(Trechos de um conjunto de dados)
▼
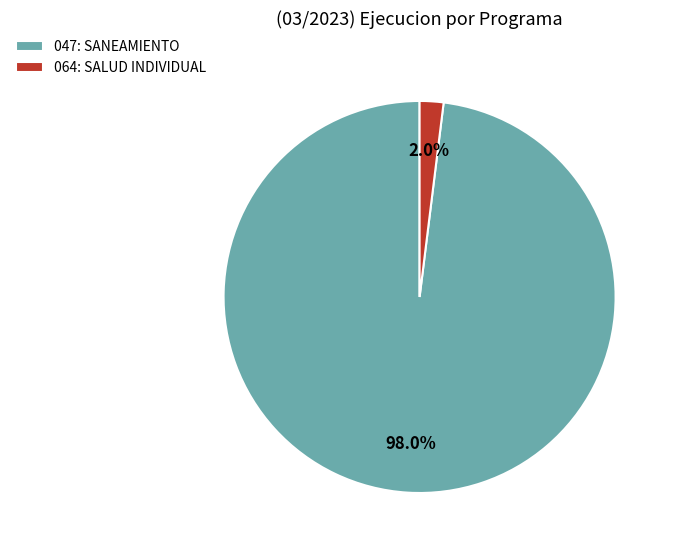

Count the number of slices in the pie.

2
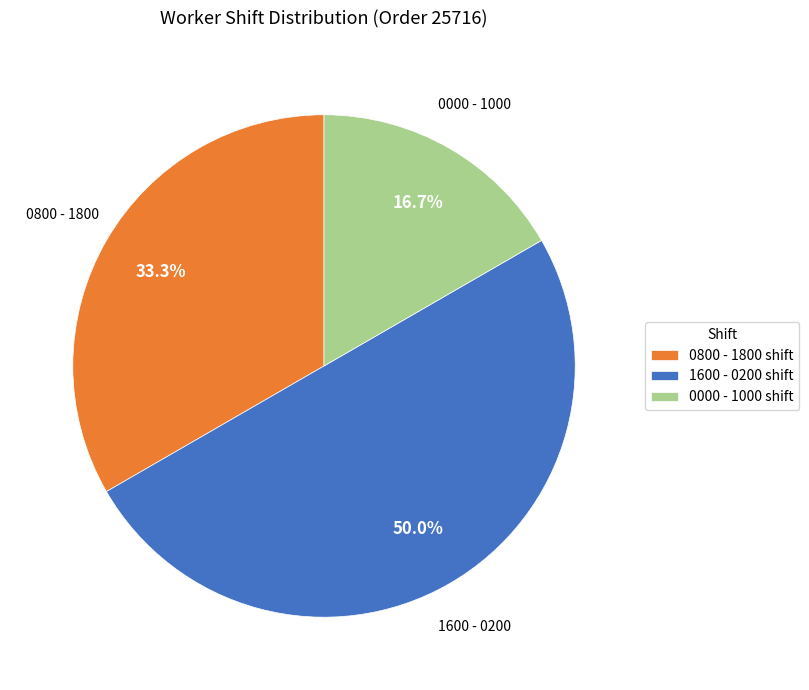

Is the sum of 0800 - 1800 shift and 1600 - 0200 shift greater than half?

Yes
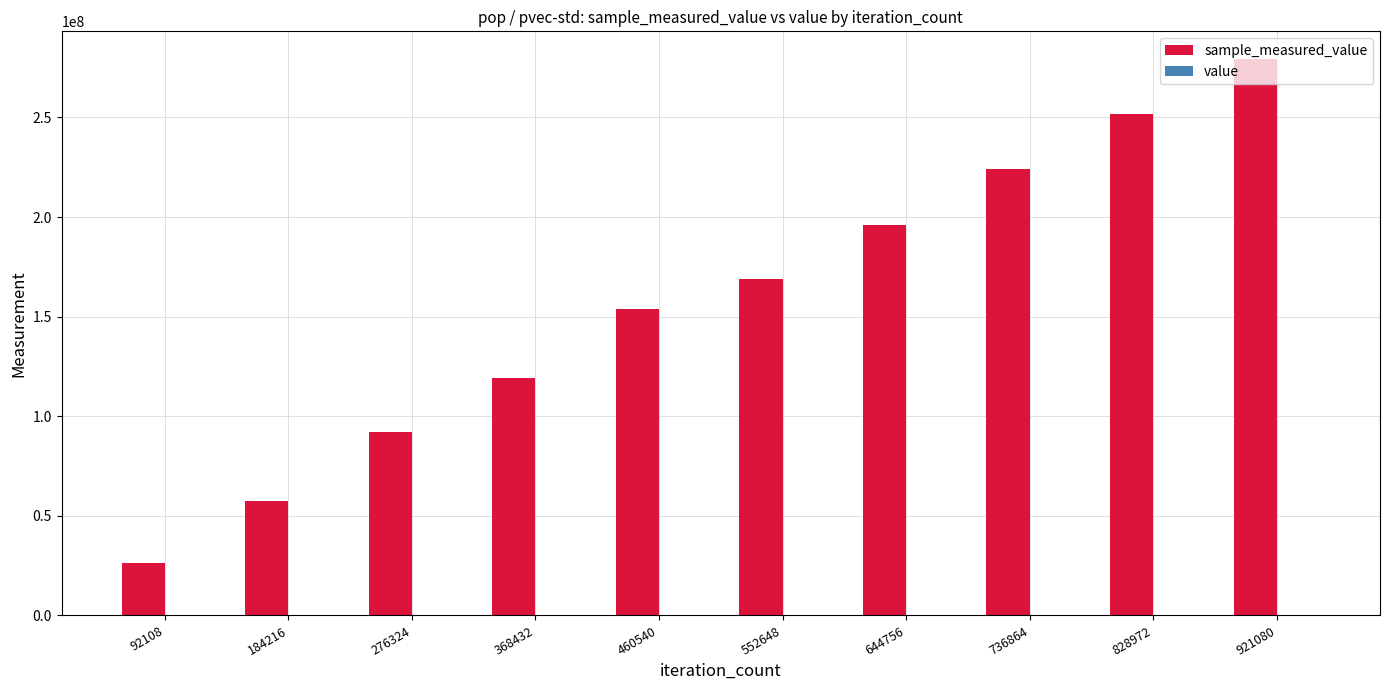

At which category is the sum across all series the highest?

921080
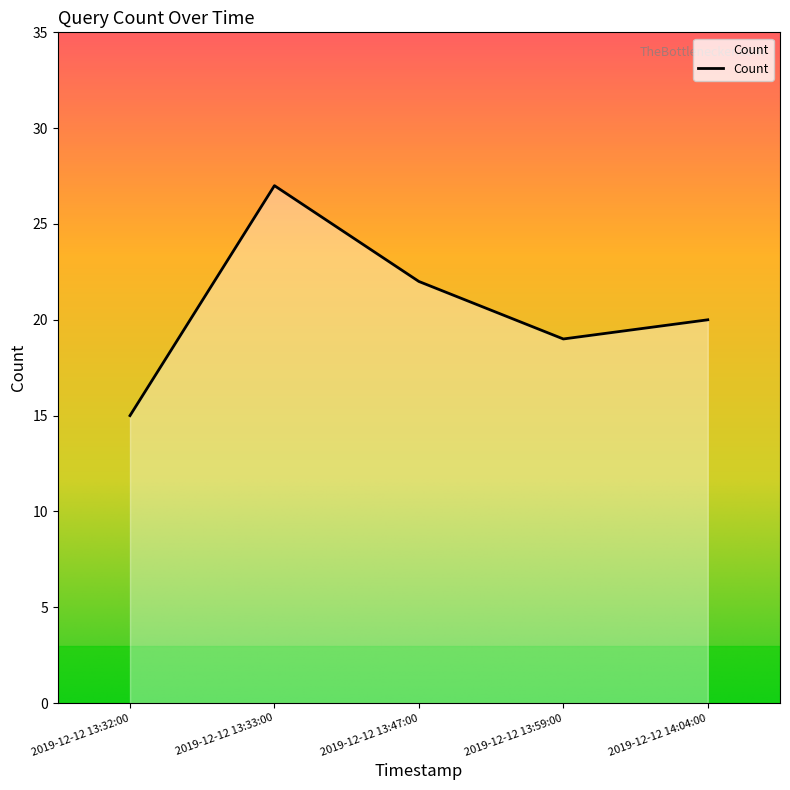

How many values are below 20?

2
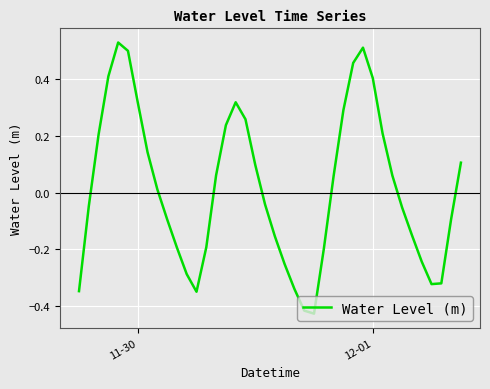

Reading right to left, extract all data points from this chart.

0.1	-0.1	-0.3	-0.3	-0.2	-0.2	-0.1	0.1	0.2	0.4	0.5	0.5	0.3	0.1	-0.2	-0.4	-0.4	-0.3	-0.3	-0.2	-0.0	0.1	0.3	0.3	0.2	0.1	-0.2	-0.3	-0.3	-0.2	-0.1	0.0	0.1	0.3	0.5	0.5	0.4	0.2	-0.0	-0.3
▲
**Instrução:**
Atualize todos os registros acima, trocando "shift" por "period" e mantendo o restante sem alterações. Deixe as imagens fora da resposta.

**Sua resposta:**
Count the number of slices in the pie.

2

Is the sum of 0800 - 1800 period and 1600 - 0200 period greater than half?

Yes

At which category is the sum across all series the highest?

921080

How many values are below 20?

2

Reading right to left, extract all data points from this chart.

0.1	-0.1	-0.3	-0.3	-0.2	-0.2	-0.1	0.1	0.2	0.4	0.5	0.5	0.3	0.1	-0.2	-0.4	-0.4	-0.3	-0.3	-0.2	-0.0	0.1	0.3	0.3	0.2	0.1	-0.2	-0.3	-0.3	-0.2	-0.1	0.0	0.1	0.3	0.5	0.5	0.4	0.2	-0.0	-0.3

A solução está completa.